**TAREFAS A REALIZAR**:
1 - Reproduza a notícia sobre Adail Carneiro de "O ex-deputado foi" a "locação de veículos.", trocando "novembro" por "dezembro".
2 - De acordo com a notícia sobre Adail Carneiro, em qual tribunal ele afirma ter sido absolvido por unanimidade?

#### TEXTO DE ORIGEM ####

O candidato a deputado federal Adail Carneiro reagiu às declarações do governador Elmano de Freitas durante o Debate PontoPoder e apresentou documentos relacionados ao processo judicial que teve como origem a apreensão de cerca de R$ 2 milhões em dinheiro vivo, realizada durante uma operação da Polícia Federal, em 2020.
Segundo Adail, o processo terminou com sua absolvição por unanimidade no Tribunal Regional Federal da 5ª Região (TRF5). O político afirma ainda que a decisão não está mais sujeita a recursos desde outubro de 2025.
A manifestação ocorreu após Elmano fazer referência ao episódio durante o debate. Diante da declaração do governador, Adail afirmou que a situação jurídica atual é diferente daquela apresentada no contexto das acusações feitas à época da investigação.
O ex-deputado foi alvo da Operação KM Livre, deflagrada pela Polícia Federal em novembro de 2020. Na ocasião, aproximadamente R$ 2 milhões em espécie foram encontrados durante o cumprimento de mandados em uma empresa ligada ao político. A investigação apurava suspeitas relacionadas a contratos públicos para locação de veículos.

#### DADOS DE ENTRADA ####

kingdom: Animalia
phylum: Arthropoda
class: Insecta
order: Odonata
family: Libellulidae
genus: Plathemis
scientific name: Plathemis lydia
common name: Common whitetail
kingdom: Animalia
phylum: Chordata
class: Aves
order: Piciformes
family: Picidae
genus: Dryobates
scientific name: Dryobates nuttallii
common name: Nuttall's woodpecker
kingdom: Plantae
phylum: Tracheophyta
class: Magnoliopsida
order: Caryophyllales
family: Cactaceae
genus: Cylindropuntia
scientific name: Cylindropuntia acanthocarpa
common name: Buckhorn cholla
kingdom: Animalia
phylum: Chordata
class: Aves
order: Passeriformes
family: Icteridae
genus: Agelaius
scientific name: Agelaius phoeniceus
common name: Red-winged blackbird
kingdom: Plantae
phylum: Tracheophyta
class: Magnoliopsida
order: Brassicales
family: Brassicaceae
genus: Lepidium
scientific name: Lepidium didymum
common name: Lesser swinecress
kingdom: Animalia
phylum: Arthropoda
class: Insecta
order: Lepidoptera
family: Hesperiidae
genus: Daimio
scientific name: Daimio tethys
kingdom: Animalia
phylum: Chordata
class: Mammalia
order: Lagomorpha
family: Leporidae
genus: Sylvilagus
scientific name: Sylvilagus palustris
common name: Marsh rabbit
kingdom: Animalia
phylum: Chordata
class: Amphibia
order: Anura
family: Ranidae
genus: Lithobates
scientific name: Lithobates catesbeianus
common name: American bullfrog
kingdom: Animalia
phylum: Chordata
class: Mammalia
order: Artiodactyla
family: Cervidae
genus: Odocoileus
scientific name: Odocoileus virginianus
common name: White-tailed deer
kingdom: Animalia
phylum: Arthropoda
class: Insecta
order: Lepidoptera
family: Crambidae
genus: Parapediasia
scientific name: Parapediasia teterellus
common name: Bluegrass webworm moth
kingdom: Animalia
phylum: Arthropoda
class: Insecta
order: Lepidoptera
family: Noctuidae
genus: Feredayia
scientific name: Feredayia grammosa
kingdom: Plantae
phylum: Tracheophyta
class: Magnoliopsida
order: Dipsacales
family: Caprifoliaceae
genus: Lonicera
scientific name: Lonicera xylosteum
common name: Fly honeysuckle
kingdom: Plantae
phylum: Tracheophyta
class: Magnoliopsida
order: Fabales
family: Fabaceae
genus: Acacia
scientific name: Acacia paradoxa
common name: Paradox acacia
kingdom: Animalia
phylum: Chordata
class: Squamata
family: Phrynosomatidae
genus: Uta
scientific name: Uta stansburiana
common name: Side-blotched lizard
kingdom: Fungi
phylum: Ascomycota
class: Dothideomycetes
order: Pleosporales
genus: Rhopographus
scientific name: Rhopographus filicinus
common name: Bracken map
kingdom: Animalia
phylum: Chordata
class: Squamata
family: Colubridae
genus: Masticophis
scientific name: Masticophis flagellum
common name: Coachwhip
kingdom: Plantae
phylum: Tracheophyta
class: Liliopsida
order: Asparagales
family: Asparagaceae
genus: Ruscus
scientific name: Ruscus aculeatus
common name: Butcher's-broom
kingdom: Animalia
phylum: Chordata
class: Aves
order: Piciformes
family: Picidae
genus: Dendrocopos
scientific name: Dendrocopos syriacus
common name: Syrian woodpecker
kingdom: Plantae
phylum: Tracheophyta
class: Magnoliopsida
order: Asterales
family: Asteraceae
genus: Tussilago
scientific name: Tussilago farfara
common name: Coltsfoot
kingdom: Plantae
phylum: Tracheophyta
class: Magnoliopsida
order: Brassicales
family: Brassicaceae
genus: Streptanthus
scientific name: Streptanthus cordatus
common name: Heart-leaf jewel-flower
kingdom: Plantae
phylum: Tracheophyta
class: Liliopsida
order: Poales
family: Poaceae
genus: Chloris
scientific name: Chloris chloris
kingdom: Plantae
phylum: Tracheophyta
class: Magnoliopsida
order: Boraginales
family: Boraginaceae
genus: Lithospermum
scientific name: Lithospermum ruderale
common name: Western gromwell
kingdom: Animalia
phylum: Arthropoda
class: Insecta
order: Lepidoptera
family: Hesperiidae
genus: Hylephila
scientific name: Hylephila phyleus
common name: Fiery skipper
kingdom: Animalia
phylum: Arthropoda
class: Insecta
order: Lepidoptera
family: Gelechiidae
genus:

####

**RESPOSTAS ABAIXO**:
1 -
O ex-deputado foi alvo da Operação KM Livre, deflagrada pela Polícia Federal em dezembro de 2020. Na ocasião, aproximadamente R$ 2 milhões em espécie foram encontrados durante o cumprimento de mandados em uma empresa ligada ao político. A investigação apurava suspeitas relacionadas a contratos públicos para locação de veículos.

2 - No Tribunal Regional Federal da 5ª Região (TRF5).